The 10,117 figure @yotdog69 posted on July 1 is a different measurement: unique holders across 22,329 assets on Abstract — a number too large to be PFP owners alone, and one that necessarily folds in the 6,989 Collector Cards and 8,248 SBTs from the MetaFugz activations, plus whatever PFPs hadn't yet migrated at that point. Fugz hasn't published a breakdown of what makes up that 10,117 — how many are Collector Card holders, SBT holders, or remaining PFP holders — so the composition of its largest-stated community number is an open question rather than a confirmed fact.
One project, two chains, by design
None of this makes Fugz an "Abstract project" or an "Ethereum project" in the singular sense — it is currently both, on purpose.

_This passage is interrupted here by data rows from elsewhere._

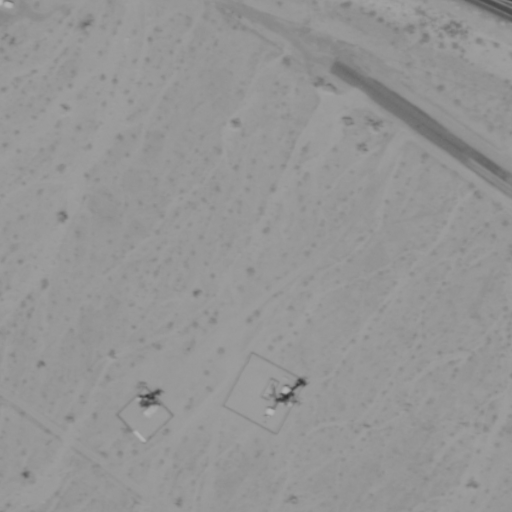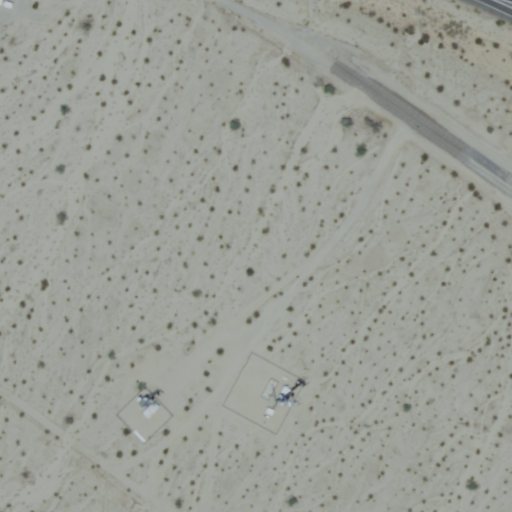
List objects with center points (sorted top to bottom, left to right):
road: (506, 2)
road: (414, 115)
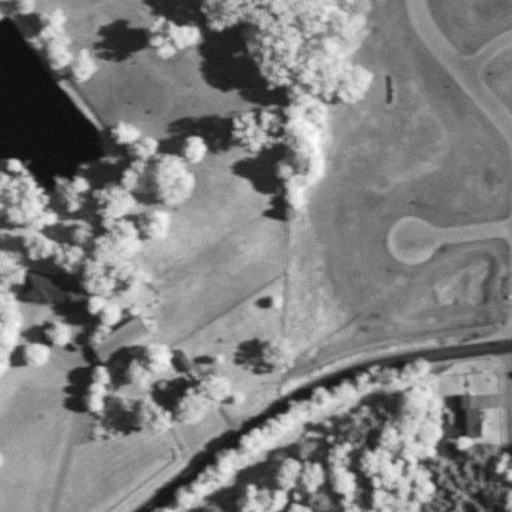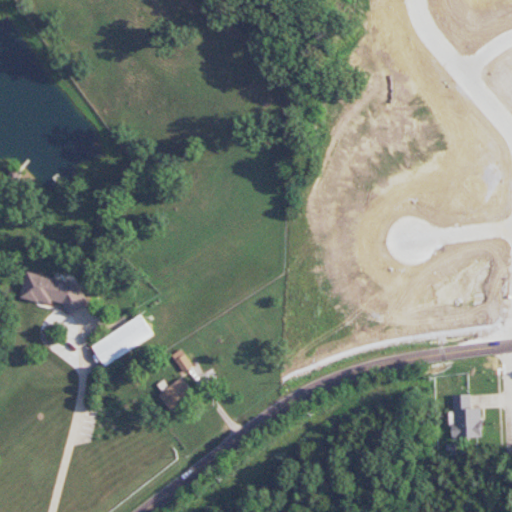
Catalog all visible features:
building: (488, 153)
building: (510, 262)
building: (53, 291)
building: (123, 340)
building: (182, 360)
road: (309, 388)
building: (176, 394)
road: (218, 406)
road: (73, 413)
building: (465, 417)
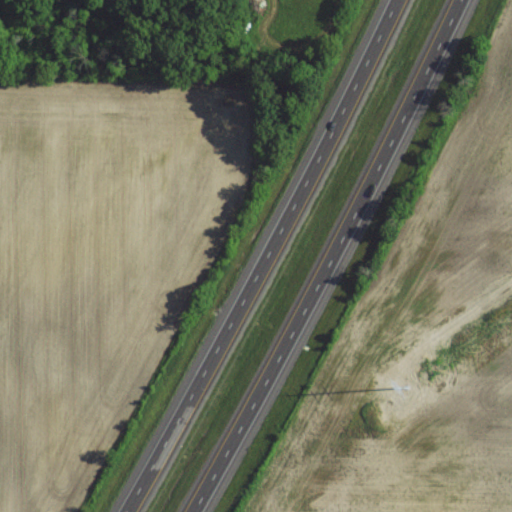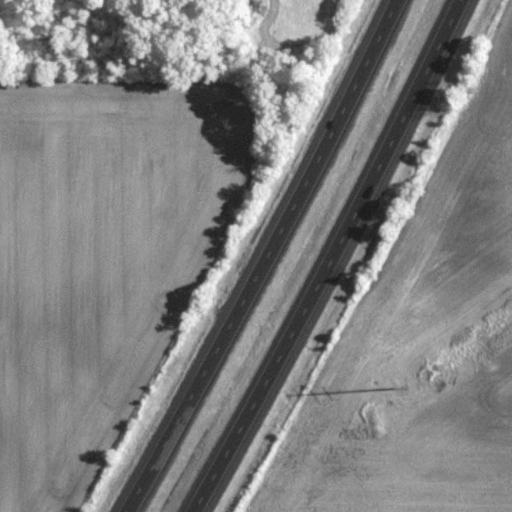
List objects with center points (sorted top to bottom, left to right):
road: (260, 256)
road: (330, 257)
power tower: (428, 364)
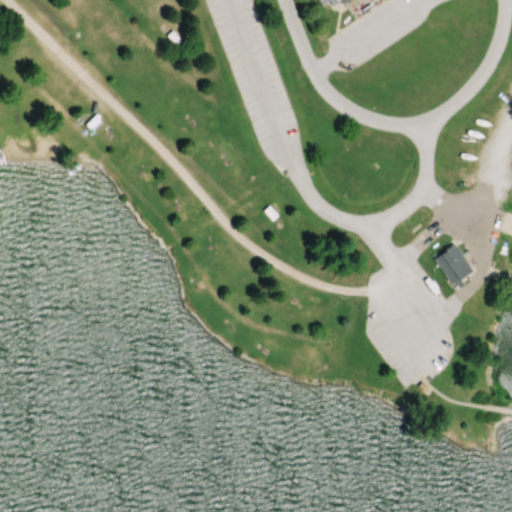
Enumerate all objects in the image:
road: (421, 3)
parking lot: (372, 30)
road: (376, 31)
road: (323, 64)
parking lot: (256, 83)
road: (324, 93)
road: (173, 166)
road: (480, 184)
road: (367, 226)
road: (375, 239)
park: (256, 256)
building: (452, 265)
road: (433, 311)
parking lot: (407, 316)
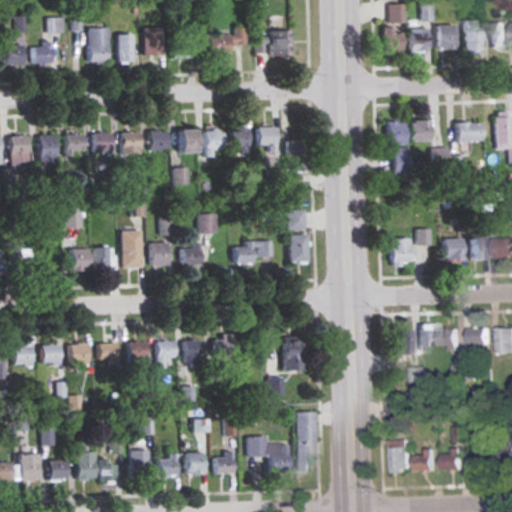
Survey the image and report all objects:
building: (422, 12)
building: (391, 13)
building: (496, 34)
road: (369, 36)
building: (440, 37)
building: (468, 37)
building: (387, 40)
building: (412, 41)
building: (148, 42)
building: (221, 42)
building: (268, 43)
building: (93, 46)
building: (176, 48)
building: (121, 49)
building: (37, 54)
building: (10, 55)
road: (441, 65)
road: (255, 91)
building: (416, 131)
building: (498, 131)
building: (464, 132)
building: (392, 134)
building: (262, 136)
building: (154, 140)
building: (235, 140)
building: (183, 141)
building: (209, 142)
building: (98, 143)
building: (126, 143)
building: (71, 144)
building: (43, 149)
building: (14, 154)
building: (434, 156)
building: (291, 162)
building: (396, 164)
building: (178, 176)
building: (68, 218)
building: (291, 219)
building: (202, 223)
building: (419, 237)
building: (293, 248)
building: (475, 248)
building: (504, 248)
building: (127, 249)
building: (447, 249)
building: (248, 251)
building: (395, 252)
building: (154, 254)
building: (185, 255)
road: (345, 255)
building: (100, 258)
building: (74, 259)
building: (0, 262)
building: (17, 262)
building: (44, 262)
road: (255, 300)
building: (425, 336)
building: (480, 337)
building: (450, 338)
building: (399, 340)
building: (505, 340)
building: (220, 346)
building: (132, 351)
building: (103, 352)
building: (159, 353)
building: (189, 353)
building: (74, 354)
building: (19, 355)
building: (46, 355)
building: (287, 356)
building: (0, 362)
building: (458, 373)
building: (16, 423)
building: (141, 426)
building: (43, 437)
building: (300, 442)
building: (506, 452)
building: (263, 453)
building: (402, 456)
building: (482, 458)
building: (455, 459)
building: (426, 460)
building: (80, 463)
building: (134, 463)
building: (188, 464)
building: (218, 464)
building: (162, 465)
building: (25, 467)
building: (52, 470)
building: (3, 471)
building: (104, 473)
road: (349, 504)
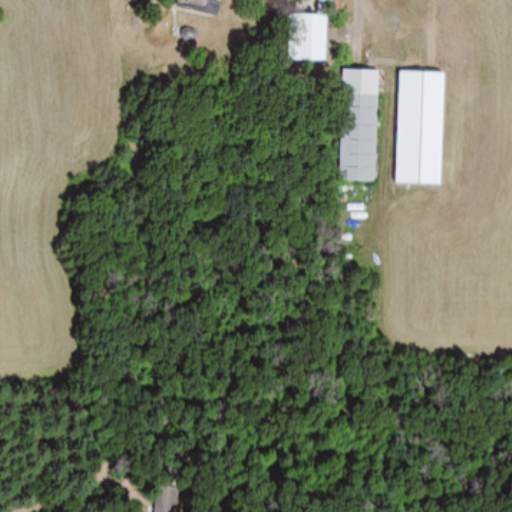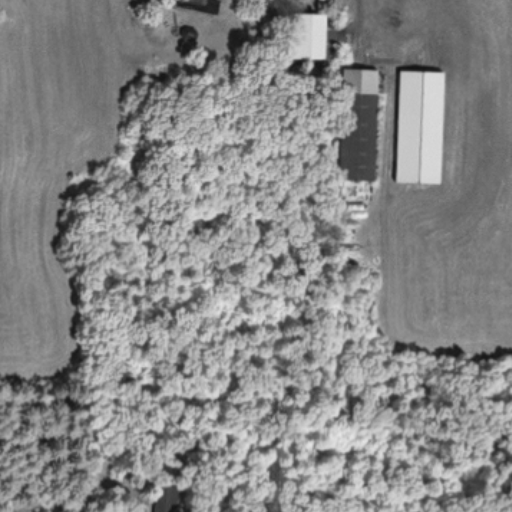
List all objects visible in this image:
building: (199, 6)
building: (307, 38)
building: (356, 138)
building: (167, 498)
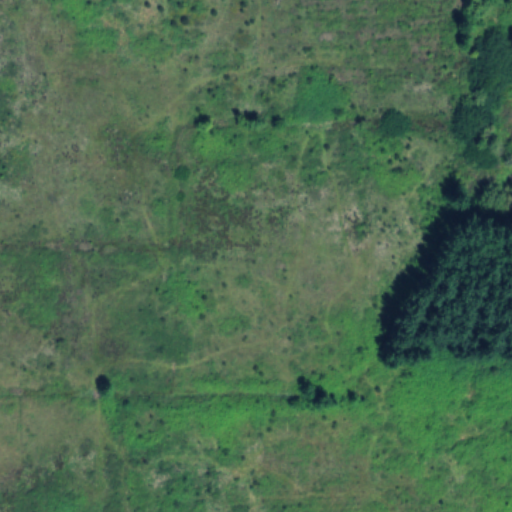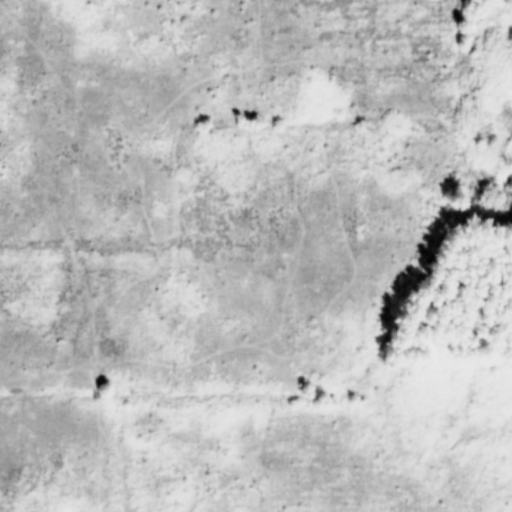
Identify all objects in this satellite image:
crop: (256, 256)
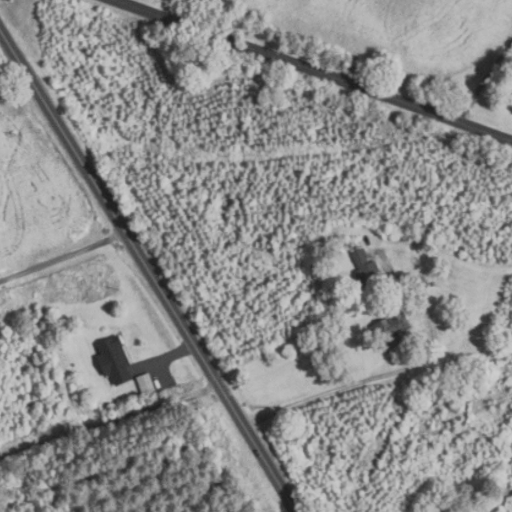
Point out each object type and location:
road: (314, 69)
road: (485, 81)
building: (356, 244)
road: (62, 255)
building: (368, 269)
building: (368, 269)
road: (148, 271)
building: (435, 284)
building: (390, 329)
building: (391, 329)
road: (288, 346)
building: (116, 361)
building: (116, 361)
building: (147, 384)
road: (333, 391)
road: (110, 423)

The asset holders actually collect — the PFPs — has moved, 85%-plus, to Ethereum mainnet. The layer that rewards holding and participating — Collector Cards, SBTs, and the Collectors Hub's ranking system — has stayed on Abstract.
What would confirm the picture, or complicate it
Three things would sharpen this read: whether the roughly 400 PFP holders @yotdog69 counted as still unmoved on June 18 complete the migration Fugz opened in April; whether Fugz publishes a stated breakdown of the 10,117-holder figure it posted on July 1, separating Collector Card, SBT and PFP holders; and whether the Collectors Hub — revealed and expanded across two prior posts — ships as a live, holder-facing product rather than a design reveal. None of the eight posts in this arc confirms the Hub is publicly usable yet.